Kırım Tatarları anavatanlarında korku ile yaşıyor
Kırım Tatarları, Rusya tarafından yönetilen kendi vatanlarında korku içinde yaşıyorlar

Dünya Bülteni/ Haber Merkezi
Kırım'ın geçtiğimiz yıl Rusya tarafından ilhak edilmesinin ardından Kırım Tatarlarına yönelik baskılar artmaya başladı. Kırım Tatarları kendi vatanlarında korku içinde yaşıyorlar.
Kırım Tatarları'nın karar alma mercii olan Meclis'in Başkan Yardımcısı Ahtem Çiygöz'ün eşi Elvira Ablyalimova, eşinin tutuklanmasından bir gün sonra yaşadıklarını anlatıyor. Ablyalimova, eşinin tutuklanmasından birgün sonra sabah kalktığında Kırım'daki evinin etrafının keskin nişancılar tarafından sarıldığını belirtiyor. Ablyalimova, bir manga silahlı kişinin 10 saat boyunca evlerindeki herşeyi aradıklarını ve bu süre zarfında kimsenin içeri girmesine veya dışarı çıkmasına izin vermediklerini kaydediyor.
Kırım, geçtiğimiz yıl Rusya tarafından ilhak edildi. Bunun ardından Ablyalimova ve diğer Kırım Tatarları için korku günleri yeniden başladı.
Ablyalimova'nın eşi Çiygöz gösteri düzenlemek, şiddete teşvik etmek ve taksirle adam öldürmek suçlamalarıyla hala tutuklu bulunuyor. Bu suçlamaların, Kırım Tatarlarının yaşadığı sıkıntıların sadece bir kısmı olduğu, 150 Kırım Tatarı'nın daha aynı suçlamalardan dolayı sorgulandığı kaydediliyor.
Kırım nüfusunun yüzde 13'ünü oluşturan Müslüman azınlık olan Kırım Tatarları Kırım'ın Rusya tarafından ilhak edilmesine karşı çıkıyordu. Bunun için Rusya'nın Kırım'ı ilhak etmeye çalıştığı günlerde bu adıma karşı protestolar düzenlediler. Ancak Rusya Kırım'ı ilhak etti ve Kırım Tatarları eski korku günlerine yeniden döndü.

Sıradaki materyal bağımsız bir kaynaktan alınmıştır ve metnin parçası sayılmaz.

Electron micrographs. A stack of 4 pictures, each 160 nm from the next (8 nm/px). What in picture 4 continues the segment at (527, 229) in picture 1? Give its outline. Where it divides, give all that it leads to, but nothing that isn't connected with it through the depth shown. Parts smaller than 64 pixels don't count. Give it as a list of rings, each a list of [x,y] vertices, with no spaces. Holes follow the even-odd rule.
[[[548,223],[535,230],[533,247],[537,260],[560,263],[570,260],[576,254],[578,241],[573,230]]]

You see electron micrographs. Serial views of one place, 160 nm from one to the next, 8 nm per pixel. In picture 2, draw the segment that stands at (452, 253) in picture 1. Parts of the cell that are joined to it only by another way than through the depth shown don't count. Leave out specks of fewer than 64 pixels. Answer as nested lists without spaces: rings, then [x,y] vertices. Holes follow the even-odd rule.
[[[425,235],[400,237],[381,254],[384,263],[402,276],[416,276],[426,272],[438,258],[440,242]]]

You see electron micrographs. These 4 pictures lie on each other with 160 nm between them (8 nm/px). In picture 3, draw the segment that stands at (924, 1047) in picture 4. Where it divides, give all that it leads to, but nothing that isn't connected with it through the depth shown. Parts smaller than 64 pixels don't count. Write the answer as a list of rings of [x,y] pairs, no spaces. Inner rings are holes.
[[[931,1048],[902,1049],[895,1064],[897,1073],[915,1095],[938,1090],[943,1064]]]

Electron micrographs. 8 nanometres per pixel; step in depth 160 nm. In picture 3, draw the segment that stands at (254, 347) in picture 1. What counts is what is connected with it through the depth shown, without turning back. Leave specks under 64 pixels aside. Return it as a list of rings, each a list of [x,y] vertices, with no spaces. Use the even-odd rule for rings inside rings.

Kırım Yarımadası'nın yerlisi olan Kırım Tatarları 1944 yılında Orta Asya'ya sürülmüşlerdi. Sovyet rejim lideri Joseph Stalin, Kırım Tatarları'nı Nazilere yardım etmekle suçlamış ve Orta Asya'ya sürmüştü. Bu sürgün sırasında büyük acıların yaşandığı biliniyor.
KORKU İÇİNDE YAŞAMAK
Stalin baskısından sağ kalan Kırım Tatarları'nın 1990 yılına kadar kendi yurtlarına dönmelerine izin verilmedi. Şimdi ise, Kırım Tatarları Rusya'nın ilhakının ardından yurtlarında artık kendilerini evinde ve güvende hissetmiyorlar.
10 bin ile 20 arasındaki Kırım Tatarı'nın Ukrayna'ya göç etmek durumunda kaldıkları ifade ediliyor.
Ablyalimova, Kırım'da her Tatar ailesinin korku ve güvensizlik hissettiğini belirtiyor ve ortadan kaybolan Kırım Tatarlarını, Kırım Tatarlarına yönelik işlenen vahşice cinayetleri veya medya üzerinden Kırım Tatarlarına yapılan saldırıları dile getiriyor.